▶ **About this task**
Take the line containing "בסיס קבוע), גם" and every line after it to the end of the records, and copy them exactly, excluding pictures.

▶ **Supplied data**
((

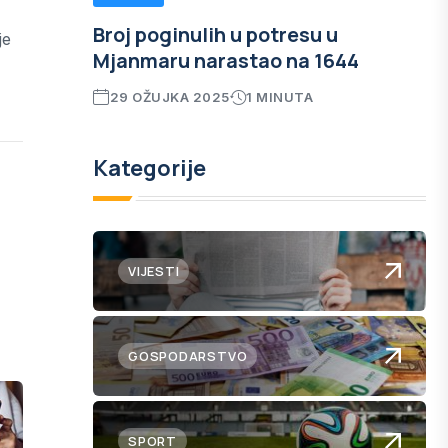
Broj poginulih u potresu u
je
Mjanmaru narastao na 1644
29 OŽUJKA 2025
1 MINUTA
Kategorije
VIJESTI
GOSPODARSTVO
SPORT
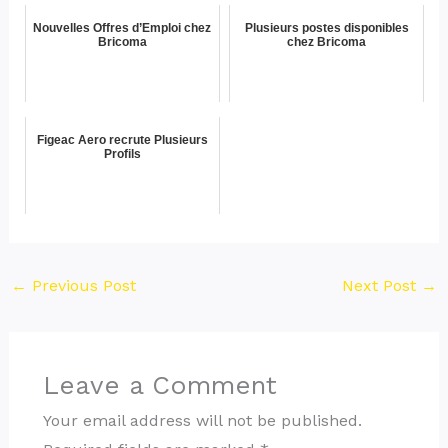
Nouvelles Offres d’Emploi chez
Plusieurs postes disponibles
Bricoma
chez Bricoma
Figeac Aero recrute Plusieurs
Profils
←
Previous Post
Next Post
→
Leave a Comment
Your email address will not be published.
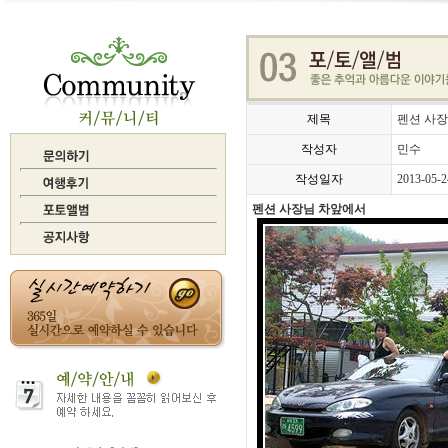
제목
펜션 사
작성자
민수
작성일자
2013-05-2
펜션 사장님 차앞에서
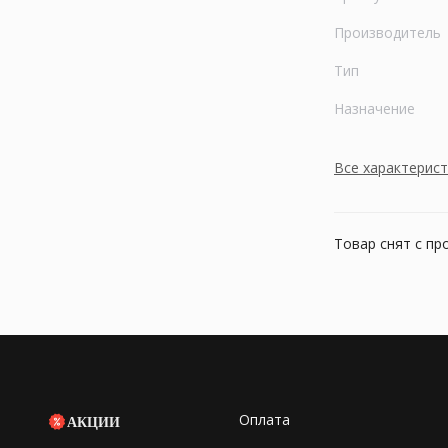
Производитель
Тип
Назначение
Все характерис
Товар снят с пр
Оплата
АКЦИИ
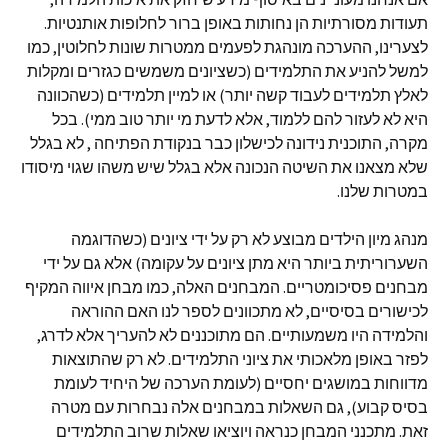
תעודות מסורתיות הן נחותות באופן ברור לחלופות אותנטיות.
לצערינו, ההערכה מונהגת לפעמים ממטרות שונות לחלוטין, כמו
למשל להניע את התלמידים (כשציונים משמשים כגזרים ומקלות
לאלץ תלמידים לעבוד קשה יותר) או למיין תלמידים (כשהכוונה
היא לא לעזור להם ללמוד, אלא לדעת מי יותר טוב ממי). בכל
מקרה, התוכנית נידונה לכישלון כבר בנקודת הפתיחה , לא בגלל
שלא מצאנו את השיטה הנכונה אלא בגלל שיש משהו שגוי מיסודו
במטרות שלנו.
מנהג מיון הילדים מבוצע לא רק על ידי ציונים (כשהדוגמה
השערוריתית ביותר היא מתן ציונים על עקומה) אלא גם על ידי
מבחנים פסיכומטריים. המבחנים האלה, כמו מבחן איווה המקיף
לכישורים בסיסיים, לא מתכוונים לספר לנו האם ההוראה
והלמידה היו משמעותיים. הם מתוכננים לא להעריך אלא לדרג,
לפזר באופן מלאכותי את ציוני התלמידים. לא רק שהתוצאות
מדווחות במושגים יחסיים (לעומת הערכה של היחיד לעומת
בסיס קבוע), גם השאלות במבחנים אלה נבחרות עם מטרה
זאת. מתכנני המבחן כנראה ויוציאו שאלות שרוב התלמידים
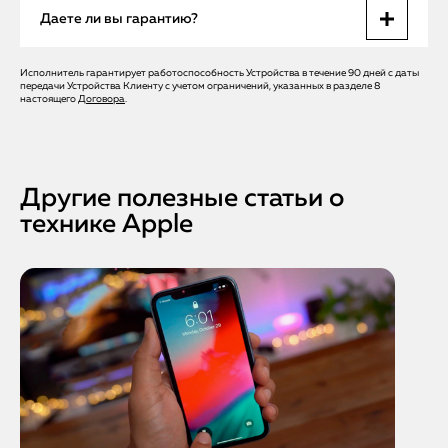
Да. Мы предлагаем бесплатный выезд мастера в Санкт-
Даете ли вы гарантию?
Петербурге. 90% проблем решаем на месте.
Исполнитель гарантирует работоспособность Устройства в течение 90 дней с даты
Да. Гарантия до 12 месяцев на ремонт и запчасти. При
передачи Устройства Клиенту с учетом ограничений, указанных в разделе 8
установке оригинального микрофона — 1 год.
настоящего
Договора
.
Другие полезные статьи о
технике Apple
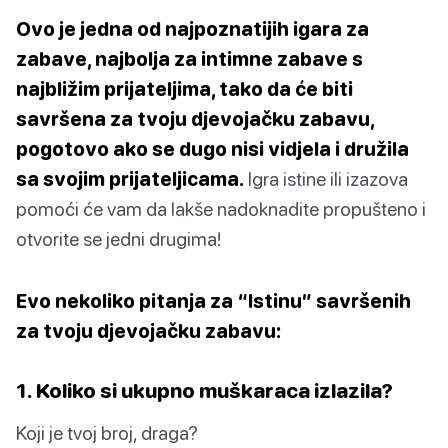
Ovo je jedna od najpoznatijih igara za
zabave, najbolja za intimne zabave s
najbližim prijateljima, tako da će biti
savršena za tvoju djevojačku zabavu,
pogotovo ako se dugo nisi vidjela i družila
sa svojim prijateljicama.
Igra istine ili izazova
pomoći će vam da lakše nadoknadite propušteno i
otvorite se jedni drugima!
Evo nekoliko pitanja za “Istinu” savršenih
za tvoju djevojačku zabavu:
1. Koliko si ukupno muškaraca izlazila?
Koji je tvoj broj, draga?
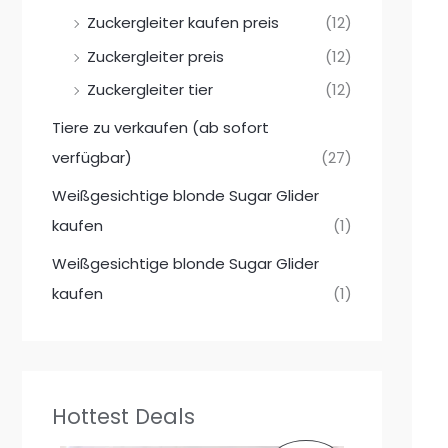
Zuckergleiter kaufen preis
(12)
Zuckergleiter preis
(12)
Zuckergleiter tier
(12)
Tiere zu verkaufen (ab sofort
verfügbar)
(27)
Weißgesichtige blonde Sugar Glider
kaufen
(1)
Weißgesichtige blonde Sugar Glider
kaufen
(1)
Hottest Deals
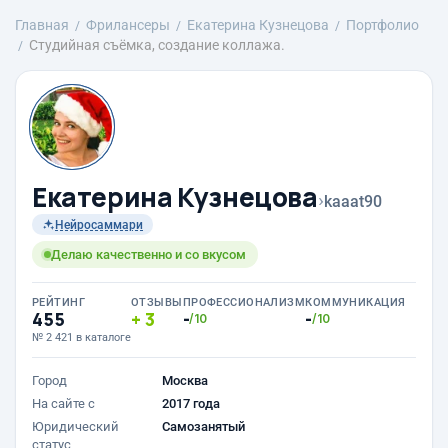
Главная
Фрилансеры
Екатерина Кузнецова
Портфолио
Студийная съёмка, создание коллажа.
Екатерина Кузнецова
›
kaaat90
Нейросаммари
Делаю качественно и со вкусом
РЕЙТИНГ
ОТЗЫВЫ
ПРОФЕССИОНАЛИЗМ
КОММУНИКАЦИЯ
455
3
-
-
/10
/10
№ 2 421 в каталоге
Город
Москва
На сайте с
2017 года
Юридический
Самозанятый
статус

))

▶ **Output below**
בסיס קבוע), גם השאלות במבחנים אלה נבחרות עם מטרה
זאת. מתכנני המבחן כנראה ויוציאו שאלות שרוב התלמידים
Да. Мы предлагаем бесплатный выезд мастера в Санкт-
Даете ли вы гарантию?
Петербурге. 90% проблем решаем на месте.
Исполнитель гарантирует работоспособность Устройства в течение 90 дней с даты
Да. Гарантия до 12 месяцев на ремонт и запчасти. При
передачи Устройства Клиенту с учетом ограничений, указанных в разделе 8
установке оригинального микрофона — 1 год.
настоящего
Договора
.
Другие полезные статьи о
технике Apple
Ovo je jedna od najpoznatijih igara za
zabave, najbolja za intimne zabave s
najbližim prijateljima, tako da će biti
savršena za tvoju djevojačku zabavu,
pogotovo ako se dugo nisi vidjela i družila
sa svojim prijateljicama.
Igra istine ili izazova
pomoći će vam da lakše nadoknadite propušteno i
otvorite se jedni drugima!
Evo nekoliko pitanja za “Istinu” savršenih
za tvoju djevojačku zabavu:
1. Koliko si ukupno muškaraca izlazila?
Koji je tvoj broj, draga?
Zuckergleiter kaufen preis
(12)
Zuckergleiter preis
(12)
Zuckergleiter tier
(12)
Tiere zu verkaufen (ab sofort
verfügbar)
(27)
Weißgesichtige blonde Sugar Glider
kaufen
(1)
Weißgesichtige blonde Sugar Glider
kaufen
(1)
Hottest Deals
Главная
Фрилансеры
Екатерина Кузнецова
Портфолио
Студийная съёмка, создание коллажа.
Екатерина Кузнецова
›
kaaat90
Нейросаммари
Делаю качественно и со вкусом
РЕЙТИНГ
ОТЗЫВЫ
ПРОФЕССИОНАЛИЗМ
КОММУНИКАЦИЯ
455
3
-
-
/10
/10
№ 2 421 в каталоге
Город
Москва
На сайте с
2017 года
Юридический
Самозанятый
статус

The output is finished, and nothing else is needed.